[Rd] allocVector bug ?

Vladimir Dergachev vdergachev at rcgardis.com
Wed Nov 8 22:33:17 CET 2006


On Wednesday 08 November 2006 12:56 pm, Luke Tierney wrote:
> On Mon, 6 Nov 2006, Vladimir Dergachev wrote:
> > Hi Luke,
> >
> >
> > I generally agree with this, however I believe that current logic breaks
> > down for large allocation sizes and my code ends up spending 70% (and up)
> > of computer time spinning inside garbage collector (I run oprofile to
> > observe what is going on).
>
> Again please be careful about these sorts of statements.  I am sure
> there are bugs in the memory manager and places where things "break
> down" but this isn't one of them.  The memory manager is quite
> deliberately biased towards keeping the total allocation low, if
> necessary at the expense of some extra gc overhead.  This is needed if
> we want to use the same settings across a wide range of
> configurations, some of which have relatively little memory available
> (think student labs).  The memory manager does try to learn about the
> needs of a session, and as a result triggering value get adjusted.  It
> is not true that every large allocation causes a gc.  This may be true
> _initially_, but once total memory usage stabilizes at a particular
> level it is no longer true (look at the way the heap limits are
> adjusted).
>
> This approach of adjusting based on usage within a session is
> reasonable and works well for longer sessions.  It may not work well
> for short scripts that need large allocations.  I doubt that any
> automated setting can work well in that situation while at the same
> time keeping memory usage in other settings low. So it may be useful
> to find ways of specifying a collection strategy appropriate for these
> situations. If you can send me a simplified version of your usage
> scenario then I will give this some thought and see if we can come up
> with some reasonable ways of allowing user code to tweak gc behavior
> for these situations.
>

Hi Luke, 
   
   Yes, I gladly concede the point that for a heuristic algorithm the notion 
of what is a "bug" is murky (besides crashes, etc, which is not what I am not 
talking about).

   Here is why I called this a bug:

     1. My understanding is that each time gc() needs to increase memory it 
performs a full garbage collection run. Right ?

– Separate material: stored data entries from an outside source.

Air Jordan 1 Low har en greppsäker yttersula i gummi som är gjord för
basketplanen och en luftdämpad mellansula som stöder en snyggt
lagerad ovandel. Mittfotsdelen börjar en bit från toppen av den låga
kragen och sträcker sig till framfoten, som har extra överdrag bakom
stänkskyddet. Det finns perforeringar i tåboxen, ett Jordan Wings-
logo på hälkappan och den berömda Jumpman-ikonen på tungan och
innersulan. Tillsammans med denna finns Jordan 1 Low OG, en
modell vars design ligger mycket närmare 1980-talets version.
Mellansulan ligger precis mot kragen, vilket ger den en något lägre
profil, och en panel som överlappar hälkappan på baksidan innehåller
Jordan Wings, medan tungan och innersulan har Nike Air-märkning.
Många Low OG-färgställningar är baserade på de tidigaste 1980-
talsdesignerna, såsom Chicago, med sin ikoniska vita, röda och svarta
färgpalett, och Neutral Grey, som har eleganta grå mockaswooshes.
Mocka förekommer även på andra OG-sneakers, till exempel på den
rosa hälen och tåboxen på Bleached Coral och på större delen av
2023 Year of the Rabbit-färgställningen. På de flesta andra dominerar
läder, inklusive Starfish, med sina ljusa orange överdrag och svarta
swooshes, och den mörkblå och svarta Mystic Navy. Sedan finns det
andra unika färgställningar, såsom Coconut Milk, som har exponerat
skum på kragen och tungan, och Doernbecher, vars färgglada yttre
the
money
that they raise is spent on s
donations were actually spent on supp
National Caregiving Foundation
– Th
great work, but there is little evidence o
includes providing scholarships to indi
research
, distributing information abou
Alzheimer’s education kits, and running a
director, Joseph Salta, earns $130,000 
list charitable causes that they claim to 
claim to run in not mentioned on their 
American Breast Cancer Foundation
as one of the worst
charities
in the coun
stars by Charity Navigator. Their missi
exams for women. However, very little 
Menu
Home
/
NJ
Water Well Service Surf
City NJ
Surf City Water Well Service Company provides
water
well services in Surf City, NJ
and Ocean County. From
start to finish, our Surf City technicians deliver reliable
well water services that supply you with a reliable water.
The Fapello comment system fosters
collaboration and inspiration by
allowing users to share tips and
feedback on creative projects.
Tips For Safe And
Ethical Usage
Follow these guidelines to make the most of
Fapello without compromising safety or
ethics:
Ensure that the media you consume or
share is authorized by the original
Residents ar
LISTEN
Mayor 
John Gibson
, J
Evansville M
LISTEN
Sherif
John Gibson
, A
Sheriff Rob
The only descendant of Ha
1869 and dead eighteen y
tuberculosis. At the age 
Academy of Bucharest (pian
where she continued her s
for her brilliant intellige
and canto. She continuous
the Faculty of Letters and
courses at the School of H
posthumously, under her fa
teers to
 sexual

     2. This is not a problem with small memory sizes as they imply 
(presumably) small number of objects.

     3. However, if one wants to allocate many objects (say columns in a data 
frame or just vectors) this results in large penalty

Example 1: This simulates allocation of a data.frame with some character 
columns which are assumed to be factors. On my system first assignment is 
nearly instantaneous, why subsequent assignments take slightly less than 0.1 
seconds each.

L<-list()
Chars<-as.character(1:100000)
for(i in 1:100)L[[i]]<-system.time(assign(paste("test", i), 1:1000000))
Times<-do.call(rbind, L)

Example 2: Same as example 1 but we first grow the memory with fake 
allocation:

L<-list()
Chars<-as.character(1:100000)
Data<-1:100000000
rm(Data)
for(i in 1:100)L[[i]]<-system.time(assign(paste("test", i), 1:1000000))
Times<-do.call(rbind, L)

In this case the first 20 or so allocations are very quck (faster than 0.02 
sec) and then garbage collector kicks in and the time rises to 0.08 seconds 
each - still less than in Example 1.

This example is relevant because this sequence of allocations is exactly what 
happens when one uses read.table or scan (or database query) to load data.

What is more, if the user then manipulates the loaded data by creating columns 
that are a combination of existing ones then this is very slow as well.

I looked more carefully at your code in src/main/memory.c, function 
AdjustHeapSize:

R_VSize = VNeeded;
    if (vect_occup > R_VGrowFrac) {
	R_size_t change = R_VGrowIncrMin + R_VGrowIncrFrac * R_NSize;
	if (R_MaxVSize - R_VSize >= change)
	    R_VSize += change;
    }

Could it be that R_NSize should be R_VSize ? This would explain why I see a 
problem in case R_VSize>>R_NSize.

                            thank you very much !

                                     Vladimir Dergachev



More information about the R-devel mailing list